The Federal Government listed savings bonds valued at N278 billion on the Nigerian Stock Exchange (NSE) on Tuesday, July 23, 2019. The bonds were offered between Monday, July 1, 2019, to Friday, July 5, 2019.

Breakdown: The bonds listed in separate tranches saw the series 56 bonds, which is expected to mature by July 2021 listed at a rate of 11.195%, while the series 57 bonds, which is expected to mature by July 2022 was listed at 12.195%.

While the series 56 bonds listed 78,722 number of units, the series 57 listed 198,964 number of units.

Market: The FGN Bond market traded on a significantly bullish note, with yields lower by c.20bps on Monday, July 22, 2019, as coupon payments on the FGN 2026 Bond further boosted demand interests, whilst market players maintained a firm bullish bias ahead of the CBN’s interest rate decision.

Nairametrics had also reported that the Debt Management Office (DMO), listed N100 billion Sukuk bonds on the nation’s bourse.

Reacting to the bond listing, Jude Chiemeka, Head, Trading Business Division of the NSE,  said, “At the Exchange, we believe enhancing access to capital for the Federal Government and the private sector is key to national economic growth. This is the motivation behind our commitment to promote and support the growth of the debt market in Nigeria.

“Our efforts are geared towards expanding the NSE’s position as the multi-asset hub, creating ample possibilities for our key stakeholders, while delivering a transparent and liquid market to investors.

“The emerging and frontier markets can expect greater traction in their quest to continually unlock dormant pools of capital. This listing is particularly important in scaling development for these economies characterized by daunting growth in infrastructure and also has a strong bias for Islamic Finance.”

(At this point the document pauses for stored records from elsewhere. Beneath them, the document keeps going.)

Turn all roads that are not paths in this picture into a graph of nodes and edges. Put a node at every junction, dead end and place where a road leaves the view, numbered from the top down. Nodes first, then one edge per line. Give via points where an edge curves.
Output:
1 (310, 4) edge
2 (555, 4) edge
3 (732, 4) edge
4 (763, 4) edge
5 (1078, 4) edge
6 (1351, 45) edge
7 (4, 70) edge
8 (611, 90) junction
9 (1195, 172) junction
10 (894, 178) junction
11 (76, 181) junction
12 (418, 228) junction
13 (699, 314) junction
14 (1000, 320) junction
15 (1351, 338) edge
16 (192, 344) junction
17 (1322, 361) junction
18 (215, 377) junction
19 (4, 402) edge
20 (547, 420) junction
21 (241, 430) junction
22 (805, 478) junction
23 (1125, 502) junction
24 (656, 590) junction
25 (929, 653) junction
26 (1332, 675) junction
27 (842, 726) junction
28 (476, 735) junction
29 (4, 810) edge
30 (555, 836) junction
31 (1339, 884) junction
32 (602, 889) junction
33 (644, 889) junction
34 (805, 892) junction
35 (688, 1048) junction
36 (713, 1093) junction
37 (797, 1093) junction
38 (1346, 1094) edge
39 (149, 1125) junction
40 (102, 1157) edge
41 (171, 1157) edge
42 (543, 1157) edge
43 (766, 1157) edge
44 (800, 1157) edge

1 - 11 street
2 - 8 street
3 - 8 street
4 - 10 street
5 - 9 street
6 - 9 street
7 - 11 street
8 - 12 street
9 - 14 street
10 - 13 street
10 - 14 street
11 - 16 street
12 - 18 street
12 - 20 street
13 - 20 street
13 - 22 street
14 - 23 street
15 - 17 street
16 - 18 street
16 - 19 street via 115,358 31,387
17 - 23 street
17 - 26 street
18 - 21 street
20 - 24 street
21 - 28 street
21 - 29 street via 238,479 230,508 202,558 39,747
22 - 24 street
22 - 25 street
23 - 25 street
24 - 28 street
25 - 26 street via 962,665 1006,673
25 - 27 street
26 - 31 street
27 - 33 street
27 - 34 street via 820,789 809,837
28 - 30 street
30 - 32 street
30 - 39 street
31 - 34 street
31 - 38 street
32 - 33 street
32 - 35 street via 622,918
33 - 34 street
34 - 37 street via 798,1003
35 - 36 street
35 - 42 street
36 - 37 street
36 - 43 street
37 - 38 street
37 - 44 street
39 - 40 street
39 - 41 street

Understanding Bonds: A bond is a fixed income instrument that represents a loan made by an investor to a borrower (typically corporate or governmental). A bond could be thought of as an I.O.U. between the lender and the borrower that includes the details of the loan and its payments. A bond has an end date when the principal of the loan is due to be paid to the bond owner and usually includes the terms for variable or fixed interest payments that will be made by the borrower.